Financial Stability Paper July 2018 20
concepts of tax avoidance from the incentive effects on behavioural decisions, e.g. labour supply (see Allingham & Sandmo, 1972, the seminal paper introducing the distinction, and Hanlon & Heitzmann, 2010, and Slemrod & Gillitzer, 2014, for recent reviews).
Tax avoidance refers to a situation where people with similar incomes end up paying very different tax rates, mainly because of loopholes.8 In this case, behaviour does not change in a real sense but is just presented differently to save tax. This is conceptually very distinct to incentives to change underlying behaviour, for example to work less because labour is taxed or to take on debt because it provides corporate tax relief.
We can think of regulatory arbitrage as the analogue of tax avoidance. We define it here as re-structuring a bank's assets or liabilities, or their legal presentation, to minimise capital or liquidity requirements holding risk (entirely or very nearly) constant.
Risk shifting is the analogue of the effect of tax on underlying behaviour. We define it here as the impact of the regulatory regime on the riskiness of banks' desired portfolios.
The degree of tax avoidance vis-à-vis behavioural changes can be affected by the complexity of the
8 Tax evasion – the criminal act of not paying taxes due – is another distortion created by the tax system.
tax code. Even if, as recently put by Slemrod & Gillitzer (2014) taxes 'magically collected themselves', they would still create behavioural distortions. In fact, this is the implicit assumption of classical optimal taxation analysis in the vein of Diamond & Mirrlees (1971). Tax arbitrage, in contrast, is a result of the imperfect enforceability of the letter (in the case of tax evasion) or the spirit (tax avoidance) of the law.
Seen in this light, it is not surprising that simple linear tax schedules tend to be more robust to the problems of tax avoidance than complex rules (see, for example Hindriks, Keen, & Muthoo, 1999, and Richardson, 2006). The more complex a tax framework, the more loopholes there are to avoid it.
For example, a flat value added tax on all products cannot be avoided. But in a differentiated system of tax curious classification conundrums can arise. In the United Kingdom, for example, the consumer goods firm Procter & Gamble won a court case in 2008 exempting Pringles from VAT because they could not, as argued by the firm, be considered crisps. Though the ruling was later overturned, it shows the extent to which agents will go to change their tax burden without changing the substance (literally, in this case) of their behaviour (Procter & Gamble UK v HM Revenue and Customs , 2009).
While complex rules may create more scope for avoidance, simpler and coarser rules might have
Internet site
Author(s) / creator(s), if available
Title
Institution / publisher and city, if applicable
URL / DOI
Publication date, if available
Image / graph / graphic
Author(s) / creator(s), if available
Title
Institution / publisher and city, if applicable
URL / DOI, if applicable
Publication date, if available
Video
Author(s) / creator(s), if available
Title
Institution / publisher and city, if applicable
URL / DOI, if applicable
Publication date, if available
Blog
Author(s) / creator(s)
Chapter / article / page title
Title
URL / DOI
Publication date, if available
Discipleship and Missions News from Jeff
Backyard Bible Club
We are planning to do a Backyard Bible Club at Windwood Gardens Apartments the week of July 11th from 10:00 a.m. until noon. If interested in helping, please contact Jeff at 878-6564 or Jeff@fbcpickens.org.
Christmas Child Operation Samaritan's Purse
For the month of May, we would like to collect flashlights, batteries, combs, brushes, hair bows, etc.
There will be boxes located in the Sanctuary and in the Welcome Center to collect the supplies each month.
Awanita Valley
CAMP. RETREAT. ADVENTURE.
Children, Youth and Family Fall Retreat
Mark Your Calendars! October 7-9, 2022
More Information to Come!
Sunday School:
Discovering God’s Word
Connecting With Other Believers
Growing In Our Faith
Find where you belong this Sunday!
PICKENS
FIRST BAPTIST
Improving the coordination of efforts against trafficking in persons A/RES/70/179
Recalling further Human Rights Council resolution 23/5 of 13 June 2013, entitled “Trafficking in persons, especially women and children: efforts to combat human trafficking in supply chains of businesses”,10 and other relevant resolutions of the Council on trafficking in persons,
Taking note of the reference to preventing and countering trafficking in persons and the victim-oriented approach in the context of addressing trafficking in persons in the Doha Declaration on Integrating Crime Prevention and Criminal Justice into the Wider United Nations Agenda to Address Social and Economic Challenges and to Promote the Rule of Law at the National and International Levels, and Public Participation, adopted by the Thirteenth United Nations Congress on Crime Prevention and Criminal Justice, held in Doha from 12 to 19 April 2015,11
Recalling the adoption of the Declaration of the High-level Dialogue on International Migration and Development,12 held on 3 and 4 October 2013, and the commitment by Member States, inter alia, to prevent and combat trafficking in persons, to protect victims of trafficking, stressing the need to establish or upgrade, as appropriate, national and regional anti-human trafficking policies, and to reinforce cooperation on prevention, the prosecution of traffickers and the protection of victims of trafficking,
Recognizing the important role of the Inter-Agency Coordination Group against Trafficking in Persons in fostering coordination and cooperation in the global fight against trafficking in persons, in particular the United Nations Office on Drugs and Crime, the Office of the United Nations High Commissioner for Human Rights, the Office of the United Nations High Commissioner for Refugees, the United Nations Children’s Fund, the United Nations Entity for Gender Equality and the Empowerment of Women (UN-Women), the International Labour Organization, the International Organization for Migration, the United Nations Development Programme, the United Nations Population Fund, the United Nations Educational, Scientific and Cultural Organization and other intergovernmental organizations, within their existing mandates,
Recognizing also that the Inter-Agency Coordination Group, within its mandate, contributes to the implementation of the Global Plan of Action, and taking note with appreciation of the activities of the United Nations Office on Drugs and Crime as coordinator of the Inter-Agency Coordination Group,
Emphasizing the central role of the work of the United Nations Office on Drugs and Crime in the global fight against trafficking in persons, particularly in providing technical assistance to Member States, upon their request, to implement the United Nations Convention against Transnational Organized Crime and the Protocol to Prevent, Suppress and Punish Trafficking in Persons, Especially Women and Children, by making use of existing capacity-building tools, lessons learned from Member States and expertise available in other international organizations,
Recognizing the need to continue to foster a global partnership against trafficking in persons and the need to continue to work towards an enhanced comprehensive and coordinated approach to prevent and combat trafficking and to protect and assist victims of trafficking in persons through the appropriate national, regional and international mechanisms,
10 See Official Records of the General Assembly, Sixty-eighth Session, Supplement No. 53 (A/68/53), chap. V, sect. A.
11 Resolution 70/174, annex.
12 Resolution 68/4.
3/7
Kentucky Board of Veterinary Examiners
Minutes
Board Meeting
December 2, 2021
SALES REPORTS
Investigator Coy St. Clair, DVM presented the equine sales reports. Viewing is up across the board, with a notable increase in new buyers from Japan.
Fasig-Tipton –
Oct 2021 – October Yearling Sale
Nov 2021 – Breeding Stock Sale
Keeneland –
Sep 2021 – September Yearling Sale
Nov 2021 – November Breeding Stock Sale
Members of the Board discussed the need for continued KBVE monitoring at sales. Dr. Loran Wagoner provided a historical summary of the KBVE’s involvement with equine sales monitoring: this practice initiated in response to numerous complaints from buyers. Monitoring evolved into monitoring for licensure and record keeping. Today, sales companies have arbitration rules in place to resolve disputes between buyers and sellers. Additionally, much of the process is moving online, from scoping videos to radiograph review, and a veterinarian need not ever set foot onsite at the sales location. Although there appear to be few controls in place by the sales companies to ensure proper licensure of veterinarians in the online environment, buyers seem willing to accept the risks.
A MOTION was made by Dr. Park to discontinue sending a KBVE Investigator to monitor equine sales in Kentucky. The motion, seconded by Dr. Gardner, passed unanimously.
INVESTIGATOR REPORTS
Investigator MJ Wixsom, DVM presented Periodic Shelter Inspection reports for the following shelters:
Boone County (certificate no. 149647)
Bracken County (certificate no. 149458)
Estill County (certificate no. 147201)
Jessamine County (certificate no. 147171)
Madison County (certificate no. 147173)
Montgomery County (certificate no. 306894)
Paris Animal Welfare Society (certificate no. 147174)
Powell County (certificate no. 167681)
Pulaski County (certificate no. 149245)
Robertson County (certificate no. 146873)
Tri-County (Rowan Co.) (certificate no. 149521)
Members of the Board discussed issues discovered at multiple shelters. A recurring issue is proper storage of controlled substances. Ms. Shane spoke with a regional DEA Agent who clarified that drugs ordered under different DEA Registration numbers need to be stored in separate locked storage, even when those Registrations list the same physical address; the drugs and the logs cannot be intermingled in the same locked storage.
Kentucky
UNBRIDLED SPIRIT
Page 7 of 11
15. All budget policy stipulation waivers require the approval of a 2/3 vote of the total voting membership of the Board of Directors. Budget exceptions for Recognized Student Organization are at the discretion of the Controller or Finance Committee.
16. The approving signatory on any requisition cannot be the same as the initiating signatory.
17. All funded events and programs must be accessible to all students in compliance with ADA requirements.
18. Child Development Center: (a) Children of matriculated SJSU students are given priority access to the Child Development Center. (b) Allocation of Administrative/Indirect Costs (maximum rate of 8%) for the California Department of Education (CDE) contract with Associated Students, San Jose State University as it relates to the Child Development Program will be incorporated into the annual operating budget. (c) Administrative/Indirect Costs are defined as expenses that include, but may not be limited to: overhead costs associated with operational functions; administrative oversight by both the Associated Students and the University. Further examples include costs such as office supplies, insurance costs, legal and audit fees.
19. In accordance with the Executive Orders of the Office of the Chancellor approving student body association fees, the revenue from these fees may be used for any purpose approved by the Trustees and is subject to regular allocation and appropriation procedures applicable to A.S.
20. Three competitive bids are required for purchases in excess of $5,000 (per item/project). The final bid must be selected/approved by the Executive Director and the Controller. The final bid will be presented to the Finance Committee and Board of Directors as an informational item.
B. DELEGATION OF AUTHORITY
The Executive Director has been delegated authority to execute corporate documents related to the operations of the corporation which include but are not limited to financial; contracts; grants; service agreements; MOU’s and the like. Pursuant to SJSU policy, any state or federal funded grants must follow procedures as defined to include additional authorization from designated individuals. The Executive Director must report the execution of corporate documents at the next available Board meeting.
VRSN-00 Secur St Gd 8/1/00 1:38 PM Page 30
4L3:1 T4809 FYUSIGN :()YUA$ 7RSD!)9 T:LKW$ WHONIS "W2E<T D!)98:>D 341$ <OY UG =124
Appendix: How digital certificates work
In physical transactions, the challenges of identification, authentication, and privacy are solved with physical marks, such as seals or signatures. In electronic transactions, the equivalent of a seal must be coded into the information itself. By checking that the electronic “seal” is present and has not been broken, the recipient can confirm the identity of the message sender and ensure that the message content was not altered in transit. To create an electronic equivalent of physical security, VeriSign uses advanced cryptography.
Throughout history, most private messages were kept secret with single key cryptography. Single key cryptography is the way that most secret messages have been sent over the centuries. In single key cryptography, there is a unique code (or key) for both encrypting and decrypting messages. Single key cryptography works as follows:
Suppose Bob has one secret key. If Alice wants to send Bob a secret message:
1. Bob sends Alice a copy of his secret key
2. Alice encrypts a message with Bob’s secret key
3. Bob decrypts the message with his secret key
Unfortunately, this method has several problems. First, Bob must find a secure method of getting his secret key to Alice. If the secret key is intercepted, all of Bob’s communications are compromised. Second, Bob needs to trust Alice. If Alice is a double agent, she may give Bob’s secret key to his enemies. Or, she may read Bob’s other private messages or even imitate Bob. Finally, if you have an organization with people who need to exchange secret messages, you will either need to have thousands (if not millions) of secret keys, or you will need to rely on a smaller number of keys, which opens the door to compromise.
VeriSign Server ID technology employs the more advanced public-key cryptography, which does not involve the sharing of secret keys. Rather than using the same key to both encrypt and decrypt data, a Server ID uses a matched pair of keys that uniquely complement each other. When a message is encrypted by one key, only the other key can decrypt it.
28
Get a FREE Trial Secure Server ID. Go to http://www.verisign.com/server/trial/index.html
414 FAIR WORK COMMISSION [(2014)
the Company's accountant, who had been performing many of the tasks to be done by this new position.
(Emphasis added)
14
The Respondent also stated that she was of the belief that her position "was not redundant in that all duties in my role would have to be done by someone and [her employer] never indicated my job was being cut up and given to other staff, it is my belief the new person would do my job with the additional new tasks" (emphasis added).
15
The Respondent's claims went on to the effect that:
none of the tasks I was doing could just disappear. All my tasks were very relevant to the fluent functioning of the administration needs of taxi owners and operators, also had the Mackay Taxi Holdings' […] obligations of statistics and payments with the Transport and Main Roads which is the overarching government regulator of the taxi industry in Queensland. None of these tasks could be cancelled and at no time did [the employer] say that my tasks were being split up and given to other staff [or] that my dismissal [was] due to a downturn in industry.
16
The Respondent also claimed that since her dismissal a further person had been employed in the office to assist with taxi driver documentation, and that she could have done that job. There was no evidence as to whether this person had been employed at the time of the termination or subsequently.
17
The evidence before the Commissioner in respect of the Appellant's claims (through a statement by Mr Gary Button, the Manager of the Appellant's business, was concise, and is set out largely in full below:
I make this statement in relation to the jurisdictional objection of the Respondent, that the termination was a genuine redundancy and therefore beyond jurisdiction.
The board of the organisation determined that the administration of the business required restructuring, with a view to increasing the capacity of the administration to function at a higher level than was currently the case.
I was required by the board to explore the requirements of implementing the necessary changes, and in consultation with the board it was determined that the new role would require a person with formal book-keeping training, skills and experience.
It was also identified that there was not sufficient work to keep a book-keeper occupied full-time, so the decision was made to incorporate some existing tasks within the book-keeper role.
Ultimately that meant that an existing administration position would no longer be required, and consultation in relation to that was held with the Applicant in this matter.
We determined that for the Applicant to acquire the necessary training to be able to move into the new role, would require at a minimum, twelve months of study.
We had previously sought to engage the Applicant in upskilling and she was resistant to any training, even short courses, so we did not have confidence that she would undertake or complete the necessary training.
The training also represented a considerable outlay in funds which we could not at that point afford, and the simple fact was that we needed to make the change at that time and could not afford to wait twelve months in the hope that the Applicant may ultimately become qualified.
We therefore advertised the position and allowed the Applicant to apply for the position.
_ _ _ _ _ _ _
◆ **Work required**
Print the material above verbatim, first line through the line containing "We can think", both included.

◆ **Written response**
Financial Stability Paper July 2018 20
concepts of tax avoidance from the incentive effects on behavioural decisions, e.g. labour supply (see Allingham & Sandmo, 1972, the seminal paper introducing the distinction, and Hanlon & Heitzmann, 2010, and Slemrod & Gillitzer, 2014, for recent reviews).
Tax avoidance refers to a situation where people with similar incomes end up paying very different tax rates, mainly because of loopholes.8 In this case, behaviour does not change in a real sense but is just presented differently to save tax. This is conceptually very distinct to incentives to change underlying behaviour, for example to work less because labour is taxed or to take on debt because it provides corporate tax relief.
We can think of regulatory arbitrage as the analogue of tax avoidance. We define it here as re-structuring a bank's assets or liabilities, or their legal presentation, to minimise capital or liquidity requirements holding risk (entirely or very nearly) constant.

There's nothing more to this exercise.